He's there as an ambassador. He's speaking on behalf of someone else. It's a treason. It's a usurpation of place and prerogative for man to say, "Let me tell you about me, and my week, and my family, and my kids." No. No. Paul said in 2 Corinthians 4:5, "We preach not ourselves but Christ Jesus as Lord." And so somehow in a way that we can't fully understand, the Lord Jesus Christ Himself ministers when His Word is opened. Christ brought peace to these readers in Ephesians through His apostles as they preached. The Holy Spirit, who is the Spirit of Christ, works through the preacher and works in the hearts of those who hear. It is not merely a human act when God's Word is opened and taught and that's why we take a high view of the pulpit. It's why we take a high view of the Scriptures. It's that we recognize the presence of God when His Word is taught, not that, and again let me just quickly say this, it's not that the preacher is inerrant, but the Word of God is. It's not that the preacher is holy in and of himself, but the Spirit of God, who works through the preaching of the Word of God, he's holy. And so Paul could say, "We have this treasure in earthen vessels." We have this treasure in disposable clay pots that could be tossed aside, but the power and the purity of the proclamation proceeds with power, because Christ Himself works through the preaching of the Word and brings Himself to hearts in that way.

Material provided:
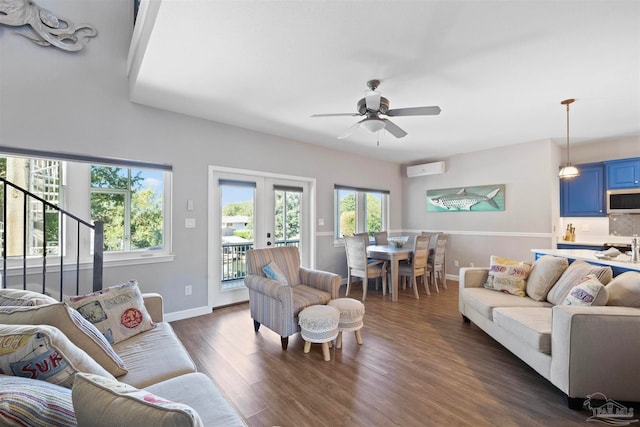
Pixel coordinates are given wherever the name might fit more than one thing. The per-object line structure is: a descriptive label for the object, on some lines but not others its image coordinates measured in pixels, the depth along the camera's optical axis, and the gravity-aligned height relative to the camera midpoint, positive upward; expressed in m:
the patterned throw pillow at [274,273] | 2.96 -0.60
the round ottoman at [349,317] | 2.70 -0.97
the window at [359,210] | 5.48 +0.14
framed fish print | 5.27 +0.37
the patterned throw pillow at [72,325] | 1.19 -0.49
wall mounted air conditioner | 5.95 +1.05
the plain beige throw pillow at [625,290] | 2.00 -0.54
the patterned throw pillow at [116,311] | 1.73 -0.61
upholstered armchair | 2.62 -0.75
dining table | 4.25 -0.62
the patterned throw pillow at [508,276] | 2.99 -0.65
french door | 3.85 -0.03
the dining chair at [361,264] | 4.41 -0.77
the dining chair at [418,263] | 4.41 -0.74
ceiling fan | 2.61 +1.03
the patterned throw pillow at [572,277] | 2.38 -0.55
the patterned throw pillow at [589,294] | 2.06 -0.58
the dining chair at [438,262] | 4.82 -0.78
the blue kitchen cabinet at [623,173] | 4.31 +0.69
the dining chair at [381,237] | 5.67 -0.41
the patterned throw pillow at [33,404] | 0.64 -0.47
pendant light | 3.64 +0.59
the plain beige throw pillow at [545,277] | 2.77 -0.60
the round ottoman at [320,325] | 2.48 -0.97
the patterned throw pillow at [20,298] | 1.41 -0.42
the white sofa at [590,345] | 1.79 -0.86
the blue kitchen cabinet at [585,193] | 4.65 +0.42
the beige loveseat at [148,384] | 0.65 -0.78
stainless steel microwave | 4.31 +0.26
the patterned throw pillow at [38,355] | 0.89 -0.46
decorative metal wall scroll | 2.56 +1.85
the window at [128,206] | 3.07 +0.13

* * *

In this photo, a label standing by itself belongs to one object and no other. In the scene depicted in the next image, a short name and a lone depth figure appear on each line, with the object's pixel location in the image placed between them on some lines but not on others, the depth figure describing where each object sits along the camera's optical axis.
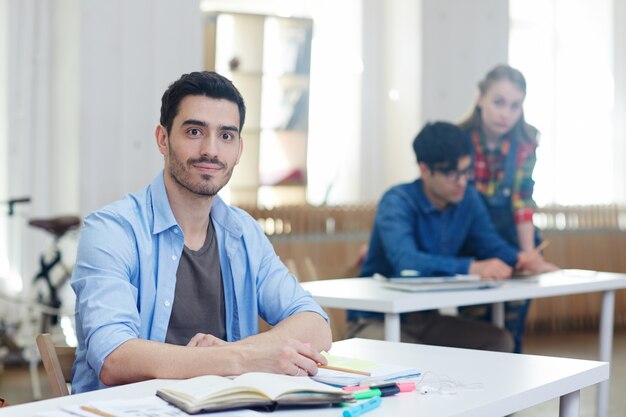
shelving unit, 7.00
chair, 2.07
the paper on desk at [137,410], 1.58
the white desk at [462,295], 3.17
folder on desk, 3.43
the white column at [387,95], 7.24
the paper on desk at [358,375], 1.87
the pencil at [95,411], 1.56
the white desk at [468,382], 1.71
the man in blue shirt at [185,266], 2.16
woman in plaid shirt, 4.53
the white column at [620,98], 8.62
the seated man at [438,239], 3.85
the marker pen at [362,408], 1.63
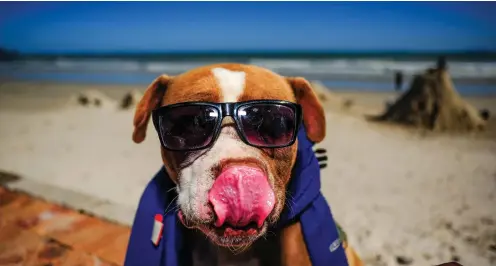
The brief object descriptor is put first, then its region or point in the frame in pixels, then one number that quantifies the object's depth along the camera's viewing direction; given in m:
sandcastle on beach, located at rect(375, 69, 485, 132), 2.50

What needs to be done:
Continue the passage about preaching and the Word of God from where it stops.

Output for this task:
You would say, if you're a Christian, "I know the Lord Jesus Christ." And you would be right in saying that. Well, how did He come to you? Contrary to what our charismatic friends would say, some of them, Jesus didn't come to you personally. He didn't appear to you in the flesh, did he? He didn't sit down and have a conversation with Jesus Himself. He came to you through the Word. He came to you through the explanation of Scripture. He came to you as He worked in your conscience and so you can rightly say, "I came to Christ." Someone would say, "Well, how did He come to you?" "He came to me through the teaching of God's Word, and He preached peace to me, and now my sins are forgiven, and I'm reconciled to God."

So, we said that what flows from the cross, the triumphant announcement of the Gospel, Jesus Christ honors the preaching of His Word and announces to the consciences of men, "Peace is available through the cross." And that's why there is power in the preaching of the Word of God. It's not due to the eloquence of the human instrument. It's not because of any unique insights that the preacher has. The preacher doesn't have any unique insights, really. I mean, nothing in the sense of new revelation that hasn't already been laid out in the Word of God. The reason there's power when you hear God's Word preached is because of what God is doing through the Spirit in that act.

That's why preaching is different from any other form of public speaking. There is a persuasion that comes to bear on the conscience that goes beyond a lecture on engineering. There is an authority that takes place, because you understand, and the reason that sense of authority comes from the presence of the Sovereign when His word is announced. And so as I speak to you this morning, I can dogmatically say to you, based on the completed work of Christ and Christ appeals to you through His Word, "God is a peacemaking God." That God will forgive all of your sins right now, if you're not a Christian. God will instantaneously forgive you, if you come to Christ and put your faith in Him. We can say that dogmatically because of the cross. The enmity has been taken away. Christ put it away on the cross. The grounds for harmony, and reconciliation, and peace with God have all been fulfilled and now Christ presents Himself, as it were, to you and says, "Come and find this peace for yourself."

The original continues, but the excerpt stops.